Qwable 5 27B request

curl -sS http://127.0.0.1:18180/completion \
  -H 'Content-Type: application/json' \
  -d '{
    "prompt": "Write a concise technical note about ROCmFPX MTP serving.",
    "n_predict": 512,
    "temperature": 0,
    "ignore_eos": true,
    "speculative.n_max": 6,
    "speculative.n_min": 0,
    "speculative.p_min": 0.0
  }'

Chadrock Models

Use the filtered Hugging Face profile link for the current Chadrock list, or jump directly to one of the published model repos below.

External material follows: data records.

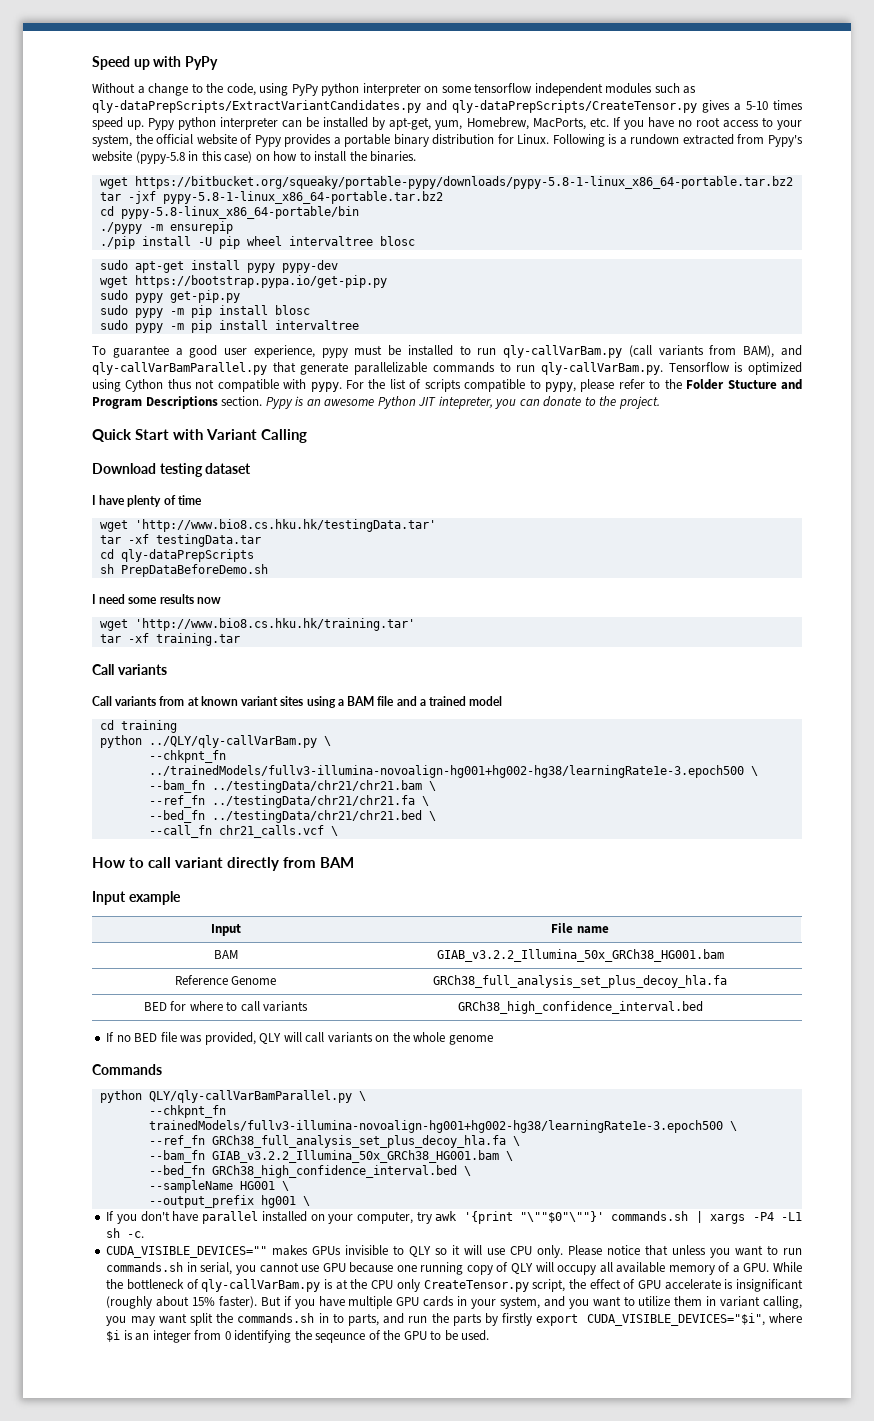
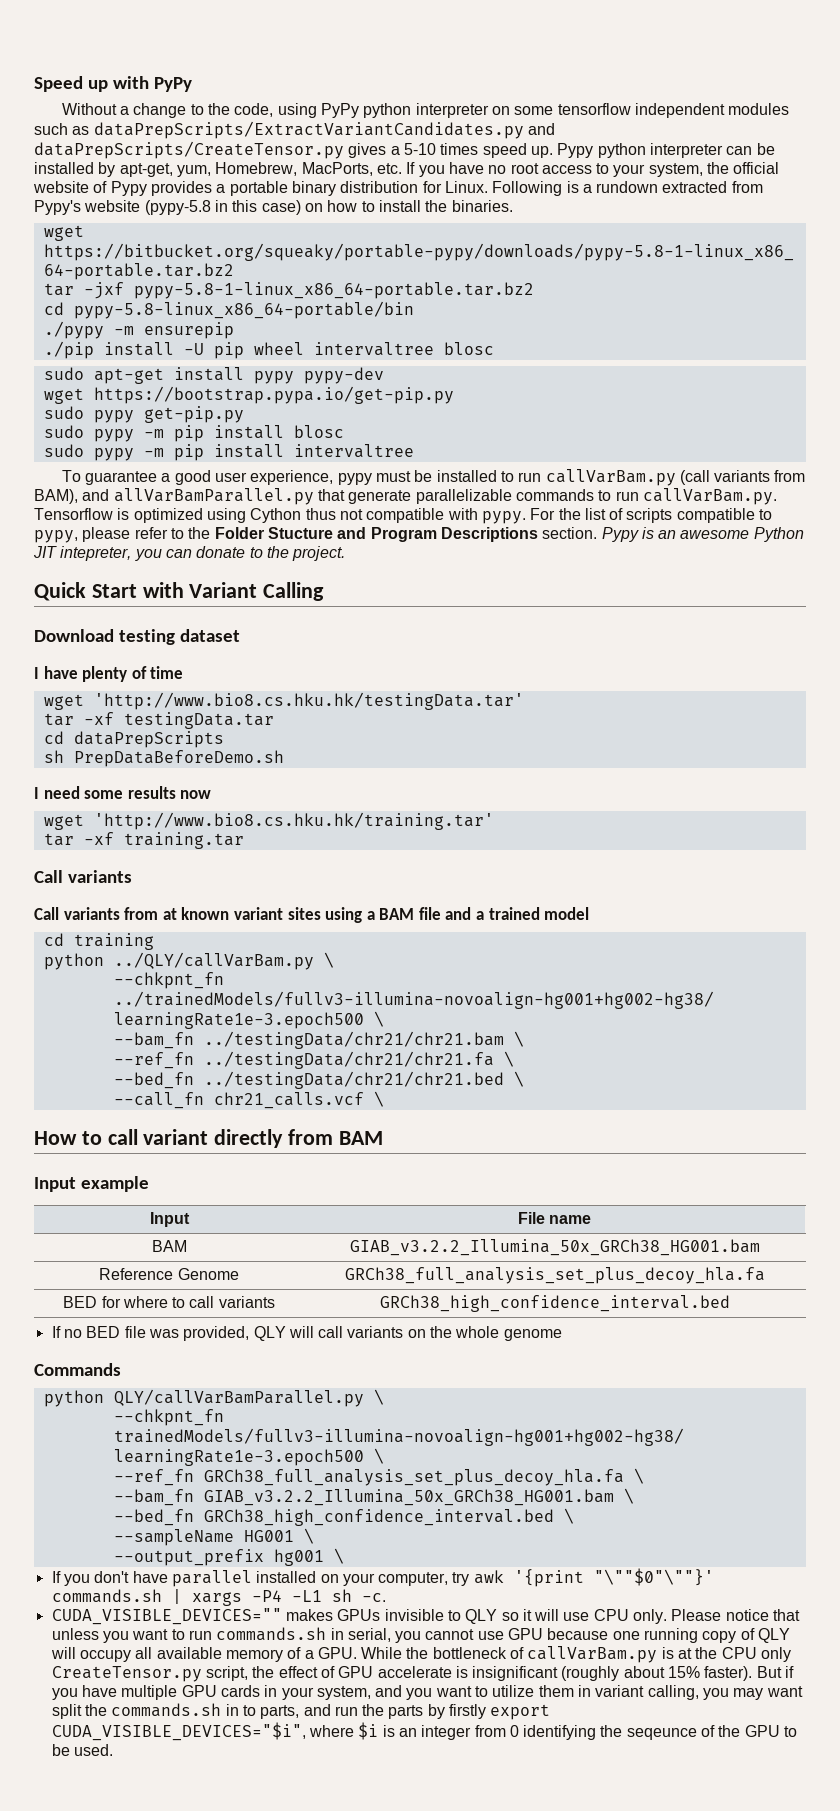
[92,100,697,113] qly-dataPrepScripts/ExtractVariantCandidates.py and qly-dataPrepScripts/CreateTensor.py -> [93,121,555,139] [34,141,344,159] dataPrepScripts/ExtractVariantCandidates.py and dataPrepScripts/CreateTensor.py
[503,345,623,358] qly-callVarBam.py -> [545,469,676,486] callVarBam.py
[92,362,267,375] qly-callVarBamParallel.py -> [113,488,314,505] allVarBamParallel.py
[540,362,663,375] qly-callVarBam.py. -> [642,488,777,505] callVarBam.py.
[120,549,254,562] qly-dataPrepScripts -> [73,731,224,748] dataPrepScripts
[148,735,317,748] ../QLY/qly-callVarBam.py -> [113,952,314,970] ../QLY/callVarBam.py
[148,1090,352,1103] QLY/qly-callVarBamParallel.py -> [113,1389,364,1407] QLY/callVarBamParallel.py
[201,1279,321,1292] qly-callVarBam.py -> [527,1646,658,1663] callVarBam.py

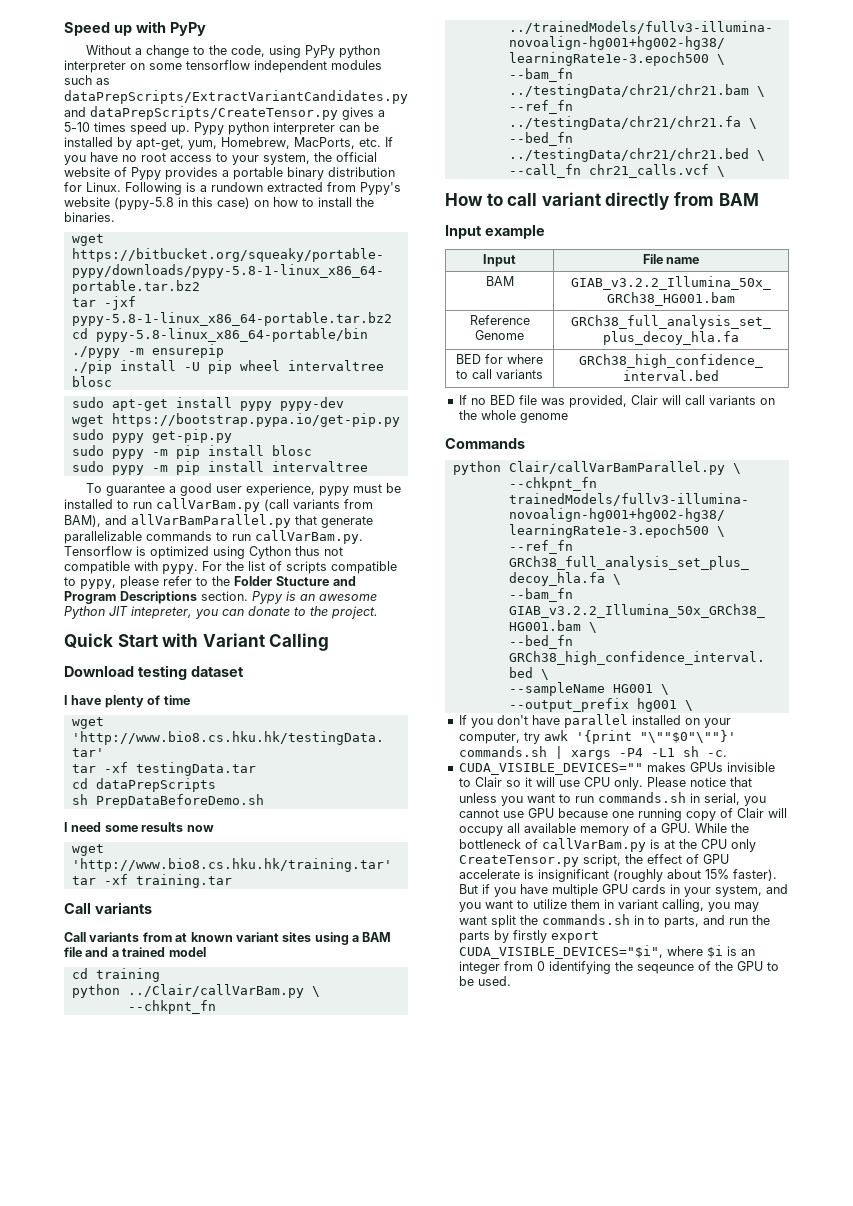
[113,952,314,970] ../QLY/callVarBam.py -> [127,984,304,998] ../Clair/callVarBam.py
[253,1326,286,1341] QLY -> [630,395,658,405] Clair
[113,1389,364,1407] QLY/callVarBamParallel.py -> [508,461,725,475] Clair/callVarBamParallel.py
[465,1609,498,1624] QLY -> [474,777,502,787] Clair
[758,1628,791,1643] QLY -> [736,808,764,818] Clair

Each tile uses the model card image from its Hugging Face page.

All Chadrock models on jcbtc

jcbtc/qwable-5-27b-chadrock-v2-rocmfp4 Qwable 5 27B Chadrock v2 ROCmFP4, the 50+ tok/s served-MTP winner.

jcbtc/chadrock-35b-ace-saber-rocmfp4-mtp 35B ACE/SABER ROCmFP4 MTP, the text profile used for the ~140 tok/s row.

jcbtc/chadrock3.6-27b-coder-rocmfp4-mtp CHADROCK3.6 27B Coder ROCmFP4 MTP release with validated card-specific settings.

jcbtc/chadrock3.6-27b-pi-agent-rocmfp4-mtp 27B Pi-agent Chadrock ROCmFP4 MTP model.

jcbtc/qwopus3.6-27b-v2-chadrock-rocmfp4-mtp Qwopus3.6 27B v2 Chadrock ROCmFP4 MTP.

jcbtc/chadrock3.6-40b-opus-deckard-uncensored-thinking-neo-code-di-imatrix-rocmfp4 40B Deckard Chadrock ROCmFP4 release.

jcbtc/CHADROCK3.6-35B-UNCENSORED-MTP-STRIX-LEAN 35B Uncensored Strix Lean MTP release.

Validation

Before sharing a speed row, record the runner commit, model path, backend device, context, KV cache types, batch and ubatch, prompt-cache setting, generated tokens, decode tok/s, TTFP, and draft accepted/generated counters.

Quick server checks

curl -sS http://127.0.0.1:18180/health
curl -sS http://127.0.0.1:18180/props | jq '.default_generation_settings'
curl -sS http://127.0.0.1:18180/metrics | head

Use served API rows or a CLI guard with draft counters for headline MTP speed. Do not use standalone llama-bench TG as the headline for MTP serving.